__TASKS TO COMPLETE__
a) Please condense the paragraph beginning "Nowadays, rechargeable nonaqueous lithium–air batteries" in the Li–air battery article into a short bulleted list that keeps its main facts.
b) Return the entries verbatim from their first line up to and including the line with "island: St. John".

__PAGE TEXT__

# # # # #

A hierarchical NiCo2O4 spinel nanowire array as an electrocatalyst for rechargeable Li–air batteries

Fanliang Lu a, Xuecheng Caoa, Yarong Wanga, Chao Jin*a, Ming Shenb and Ruizhi Yang*a
aCollege of Physics, Optoelectronics and Energy & Collaborative Innovation Center of Suzhou Nano Science and Technology, Soochow University, Suzhou 215006, China. E-mail: jinchao@suda.edu.cn; yangrz@suda.edu.cn; Tel: +86 512 67875503
bHuasheng Chemical Corporation, Zhangjiagang 215635, China

Received 27th June 2014 , Accepted 26th August 2014

First published on 26th August 2014


Abstract

Hierarchical NiCo2O4 spinel nanowire array (H-NCO-NWA) electrocatalysts have been prepared through a facile template-free co-precipitation route. The as-prepared H-NCO-NWA exhibits a mesoporous (ca. 8 nm) structure and a high specific surface area of 124 m2 g−1. The assembled Li–air batteries presented lower overpotentials, reasonable specific capacity, and enhanced cyclability.


Nowadays, rechargeable nonaqueous lithium–air batteries have received worldwide attention due to their extremely high theoretical energy density (5200 W h kg−1, including oxygen) which is comparable to that of gasoline and is 5–10 times higher than that of current lithium-ion batteries.1 The outstanding energy densities of nonaqueous Li–air batteries make them the most promising power source candidates for future electrical vehicles, provided that the existing challenges can be resolved. These challenges include the lower kinetics of both discharge and charge reactions, the bad cycle stability of discharge and charge, the instability of the organic electrolyte, the negative effect of impurities from air during discharge–charge cycles, etc.2 The air electrode is crucial to solve these challenges and improve the electrochemical performance of rechargeable nonaqueous lithium–air batteries.

# # # # #

__RECORDS TO USE__
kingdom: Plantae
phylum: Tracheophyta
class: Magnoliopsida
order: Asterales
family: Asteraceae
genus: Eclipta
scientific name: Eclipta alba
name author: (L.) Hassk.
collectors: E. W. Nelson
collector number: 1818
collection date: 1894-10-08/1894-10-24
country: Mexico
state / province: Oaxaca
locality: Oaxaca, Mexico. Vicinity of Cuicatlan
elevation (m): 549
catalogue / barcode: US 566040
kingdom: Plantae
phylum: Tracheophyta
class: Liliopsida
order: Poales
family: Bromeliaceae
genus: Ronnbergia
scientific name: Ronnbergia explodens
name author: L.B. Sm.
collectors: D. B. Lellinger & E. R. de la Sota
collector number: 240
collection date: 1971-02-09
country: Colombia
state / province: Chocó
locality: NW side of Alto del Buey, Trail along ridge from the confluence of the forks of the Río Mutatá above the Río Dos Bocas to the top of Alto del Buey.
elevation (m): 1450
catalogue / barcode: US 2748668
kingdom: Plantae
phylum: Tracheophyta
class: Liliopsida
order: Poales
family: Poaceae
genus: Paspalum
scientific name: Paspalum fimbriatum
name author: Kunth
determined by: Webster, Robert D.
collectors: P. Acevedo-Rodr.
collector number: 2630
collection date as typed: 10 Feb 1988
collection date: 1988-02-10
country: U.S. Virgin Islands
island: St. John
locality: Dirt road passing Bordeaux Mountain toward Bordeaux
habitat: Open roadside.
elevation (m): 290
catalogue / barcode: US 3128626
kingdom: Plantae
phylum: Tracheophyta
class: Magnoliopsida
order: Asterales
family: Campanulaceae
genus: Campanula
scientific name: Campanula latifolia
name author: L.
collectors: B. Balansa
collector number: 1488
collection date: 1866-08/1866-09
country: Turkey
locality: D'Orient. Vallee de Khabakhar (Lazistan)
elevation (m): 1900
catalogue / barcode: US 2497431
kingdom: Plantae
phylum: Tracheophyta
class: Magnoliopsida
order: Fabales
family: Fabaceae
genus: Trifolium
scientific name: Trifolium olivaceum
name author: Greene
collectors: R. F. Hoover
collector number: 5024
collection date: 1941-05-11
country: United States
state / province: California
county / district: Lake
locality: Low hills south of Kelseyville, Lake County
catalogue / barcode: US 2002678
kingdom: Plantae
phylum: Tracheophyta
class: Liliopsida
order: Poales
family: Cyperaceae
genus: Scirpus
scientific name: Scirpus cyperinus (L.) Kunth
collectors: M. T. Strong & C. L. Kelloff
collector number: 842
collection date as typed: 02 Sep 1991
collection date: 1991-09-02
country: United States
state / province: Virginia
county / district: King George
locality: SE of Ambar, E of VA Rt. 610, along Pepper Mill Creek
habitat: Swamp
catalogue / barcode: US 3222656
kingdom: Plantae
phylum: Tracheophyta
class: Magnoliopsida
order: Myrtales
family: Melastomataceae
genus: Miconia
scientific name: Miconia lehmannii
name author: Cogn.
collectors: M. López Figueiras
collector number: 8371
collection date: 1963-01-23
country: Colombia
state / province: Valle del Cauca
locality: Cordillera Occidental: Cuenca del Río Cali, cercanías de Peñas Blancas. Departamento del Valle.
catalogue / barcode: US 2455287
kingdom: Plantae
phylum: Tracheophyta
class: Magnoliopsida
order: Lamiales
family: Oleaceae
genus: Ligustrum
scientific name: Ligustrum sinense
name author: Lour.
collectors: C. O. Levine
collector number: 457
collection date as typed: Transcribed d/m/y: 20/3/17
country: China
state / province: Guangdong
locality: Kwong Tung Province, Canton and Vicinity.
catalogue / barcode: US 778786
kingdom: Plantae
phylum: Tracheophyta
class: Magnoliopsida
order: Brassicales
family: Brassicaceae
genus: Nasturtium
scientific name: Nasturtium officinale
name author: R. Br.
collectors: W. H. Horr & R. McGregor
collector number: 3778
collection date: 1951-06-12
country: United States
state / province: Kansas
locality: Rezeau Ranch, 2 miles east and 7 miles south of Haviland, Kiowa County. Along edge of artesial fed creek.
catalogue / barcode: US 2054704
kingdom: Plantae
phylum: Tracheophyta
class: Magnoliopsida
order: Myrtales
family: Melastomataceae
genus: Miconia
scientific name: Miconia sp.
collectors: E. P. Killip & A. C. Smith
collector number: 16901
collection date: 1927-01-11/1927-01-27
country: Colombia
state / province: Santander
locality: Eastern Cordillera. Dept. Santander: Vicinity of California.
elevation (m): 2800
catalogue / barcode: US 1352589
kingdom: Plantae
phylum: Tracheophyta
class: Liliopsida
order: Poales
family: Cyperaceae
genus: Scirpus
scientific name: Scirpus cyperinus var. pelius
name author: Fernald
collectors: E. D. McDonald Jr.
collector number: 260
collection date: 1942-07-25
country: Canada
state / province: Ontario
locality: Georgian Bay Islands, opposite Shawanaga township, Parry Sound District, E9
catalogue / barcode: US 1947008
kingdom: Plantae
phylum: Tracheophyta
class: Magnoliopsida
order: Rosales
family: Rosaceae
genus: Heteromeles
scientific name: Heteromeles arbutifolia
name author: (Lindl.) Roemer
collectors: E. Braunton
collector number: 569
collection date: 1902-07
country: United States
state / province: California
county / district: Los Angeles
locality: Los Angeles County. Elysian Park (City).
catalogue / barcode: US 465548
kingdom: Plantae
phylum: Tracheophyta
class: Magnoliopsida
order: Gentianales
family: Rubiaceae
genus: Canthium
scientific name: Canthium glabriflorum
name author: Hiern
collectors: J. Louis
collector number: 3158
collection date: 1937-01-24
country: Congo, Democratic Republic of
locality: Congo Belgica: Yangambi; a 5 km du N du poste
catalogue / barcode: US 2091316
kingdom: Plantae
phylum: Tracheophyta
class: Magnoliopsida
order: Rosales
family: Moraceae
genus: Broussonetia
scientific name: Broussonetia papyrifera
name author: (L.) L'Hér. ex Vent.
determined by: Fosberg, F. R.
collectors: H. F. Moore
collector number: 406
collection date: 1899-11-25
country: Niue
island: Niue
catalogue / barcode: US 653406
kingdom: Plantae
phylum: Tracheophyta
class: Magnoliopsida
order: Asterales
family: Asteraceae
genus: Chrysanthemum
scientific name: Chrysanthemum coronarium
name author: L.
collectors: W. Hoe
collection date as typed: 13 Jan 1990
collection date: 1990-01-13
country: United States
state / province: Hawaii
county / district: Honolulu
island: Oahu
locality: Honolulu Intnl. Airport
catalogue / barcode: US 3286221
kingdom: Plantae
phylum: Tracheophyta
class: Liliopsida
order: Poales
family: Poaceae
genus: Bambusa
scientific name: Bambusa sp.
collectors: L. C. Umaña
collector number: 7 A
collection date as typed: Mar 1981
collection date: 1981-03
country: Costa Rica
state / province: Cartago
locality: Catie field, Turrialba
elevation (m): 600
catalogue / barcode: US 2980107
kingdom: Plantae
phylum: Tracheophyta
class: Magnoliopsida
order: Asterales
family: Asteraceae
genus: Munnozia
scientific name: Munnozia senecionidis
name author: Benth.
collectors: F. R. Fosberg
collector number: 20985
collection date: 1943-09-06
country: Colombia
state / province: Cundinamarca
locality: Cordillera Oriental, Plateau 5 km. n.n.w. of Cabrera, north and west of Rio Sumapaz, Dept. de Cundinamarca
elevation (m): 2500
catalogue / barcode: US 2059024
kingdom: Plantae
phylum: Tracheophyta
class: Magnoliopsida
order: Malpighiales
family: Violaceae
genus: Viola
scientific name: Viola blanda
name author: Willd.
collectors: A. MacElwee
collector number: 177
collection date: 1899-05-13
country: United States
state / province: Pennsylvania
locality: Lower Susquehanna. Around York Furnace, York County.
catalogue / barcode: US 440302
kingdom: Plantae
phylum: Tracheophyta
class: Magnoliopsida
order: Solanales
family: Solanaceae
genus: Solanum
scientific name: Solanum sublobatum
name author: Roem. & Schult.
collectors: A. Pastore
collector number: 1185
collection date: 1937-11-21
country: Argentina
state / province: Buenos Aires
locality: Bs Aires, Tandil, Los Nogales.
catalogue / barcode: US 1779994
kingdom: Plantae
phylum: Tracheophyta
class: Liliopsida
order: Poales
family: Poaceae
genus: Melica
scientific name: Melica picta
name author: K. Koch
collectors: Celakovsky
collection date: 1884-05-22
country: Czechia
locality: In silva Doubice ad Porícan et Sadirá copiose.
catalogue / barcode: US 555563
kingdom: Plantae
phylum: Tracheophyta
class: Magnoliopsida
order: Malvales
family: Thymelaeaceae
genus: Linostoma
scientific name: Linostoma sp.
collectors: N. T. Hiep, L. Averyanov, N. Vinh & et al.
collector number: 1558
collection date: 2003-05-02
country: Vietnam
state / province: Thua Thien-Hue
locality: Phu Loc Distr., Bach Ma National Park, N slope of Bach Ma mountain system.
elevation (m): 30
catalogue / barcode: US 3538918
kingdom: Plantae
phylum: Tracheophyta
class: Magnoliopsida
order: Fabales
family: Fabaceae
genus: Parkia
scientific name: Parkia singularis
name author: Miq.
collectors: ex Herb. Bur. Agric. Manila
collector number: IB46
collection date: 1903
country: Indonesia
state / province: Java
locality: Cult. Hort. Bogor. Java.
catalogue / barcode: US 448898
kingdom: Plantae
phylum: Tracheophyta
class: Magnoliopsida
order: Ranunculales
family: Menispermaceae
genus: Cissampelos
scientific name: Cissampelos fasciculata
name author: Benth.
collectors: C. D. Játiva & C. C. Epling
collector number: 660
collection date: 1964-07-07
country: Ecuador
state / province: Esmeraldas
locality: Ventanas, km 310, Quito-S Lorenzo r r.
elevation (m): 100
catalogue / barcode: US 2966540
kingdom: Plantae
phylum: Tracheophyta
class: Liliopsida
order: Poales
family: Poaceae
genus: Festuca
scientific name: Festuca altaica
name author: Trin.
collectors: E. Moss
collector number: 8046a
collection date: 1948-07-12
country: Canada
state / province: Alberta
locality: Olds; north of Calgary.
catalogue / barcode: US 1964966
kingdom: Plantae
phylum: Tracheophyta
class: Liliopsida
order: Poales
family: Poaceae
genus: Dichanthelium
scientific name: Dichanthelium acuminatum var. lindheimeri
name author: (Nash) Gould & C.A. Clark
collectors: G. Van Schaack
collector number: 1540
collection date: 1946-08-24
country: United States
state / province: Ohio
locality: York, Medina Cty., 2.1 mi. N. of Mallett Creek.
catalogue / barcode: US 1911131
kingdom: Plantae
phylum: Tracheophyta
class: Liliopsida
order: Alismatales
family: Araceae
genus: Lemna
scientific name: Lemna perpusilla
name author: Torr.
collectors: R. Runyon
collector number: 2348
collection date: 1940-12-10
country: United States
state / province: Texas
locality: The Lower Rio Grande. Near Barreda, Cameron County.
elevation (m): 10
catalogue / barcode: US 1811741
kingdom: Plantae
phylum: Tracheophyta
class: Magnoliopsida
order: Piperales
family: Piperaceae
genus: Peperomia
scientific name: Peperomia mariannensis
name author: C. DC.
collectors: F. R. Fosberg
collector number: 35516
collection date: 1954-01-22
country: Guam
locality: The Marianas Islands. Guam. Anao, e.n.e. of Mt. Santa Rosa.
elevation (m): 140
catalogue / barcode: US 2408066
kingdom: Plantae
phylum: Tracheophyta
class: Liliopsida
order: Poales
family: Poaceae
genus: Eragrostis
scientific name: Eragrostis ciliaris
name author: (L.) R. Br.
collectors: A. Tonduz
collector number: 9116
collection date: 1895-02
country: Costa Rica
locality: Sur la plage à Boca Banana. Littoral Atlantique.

# # # # #

__THE SOLUTIONS__
a)
- Rechargeable nonaqueous lithium–air batteries have drawn worldwide attention because of their extremely high theoretical energy density. This density is 5200 W h kg−1 including oxygen, comparable to gasoline and 5–10 times that of current lithium-ion batteries.
- That energy density makes them the most promising power source candidates for future electrical vehicles, provided that existing challenges can be resolved.
- These challenges include:
  - lower kinetics of the discharge and charge reactions
  - poor discharge–charge cycle stability
  - an unstable organic electrolyte
  - the negative effect of air impurities during discharge–charge cycles
- The air electrode is crucial to solving these challenges and improving the batteries' electrochemical performance.

b)
kingdom: Plantae
phylum: Tracheophyta
class: Magnoliopsida
order: Asterales
family: Asteraceae
genus: Eclipta
scientific name: Eclipta alba
name author: (L.) Hassk.
collectors: E. W. Nelson
collector number: 1818
collection date: 1894-10-08/1894-10-24
country: Mexico
state / province: Oaxaca
locality: Oaxaca, Mexico. Vicinity of Cuicatlan
elevation (m): 549
catalogue / barcode: US 566040
kingdom: Plantae
phylum: Tracheophyta
class: Liliopsida
order: Poales
family: Bromeliaceae
genus: Ronnbergia
scientific name: Ronnbergia explodens
name author: L.B. Sm.
collectors: D. B. Lellinger & E. R. de la Sota
collector number: 240
collection date: 1971-02-09
country: Colombia
state / province: Chocó
locality: NW side of Alto del Buey, Trail along ridge from the confluence of the forks of the Río Mutatá above the Río Dos Bocas to the top of Alto del Buey.
elevation (m): 1450
catalogue / barcode: US 2748668
kingdom: Plantae
phylum: Tracheophyta
class: Liliopsida
order: Poales
family: Poaceae
genus: Paspalum
scientific name: Paspalum fimbriatum
name author: Kunth
determined by: Webster, Robert D.
collectors: P. Acevedo-Rodr.
collector number: 2630
collection date as typed: 10 Feb 1988
collection date: 1988-02-10
country: U.S. Virgin Islands
island: St. John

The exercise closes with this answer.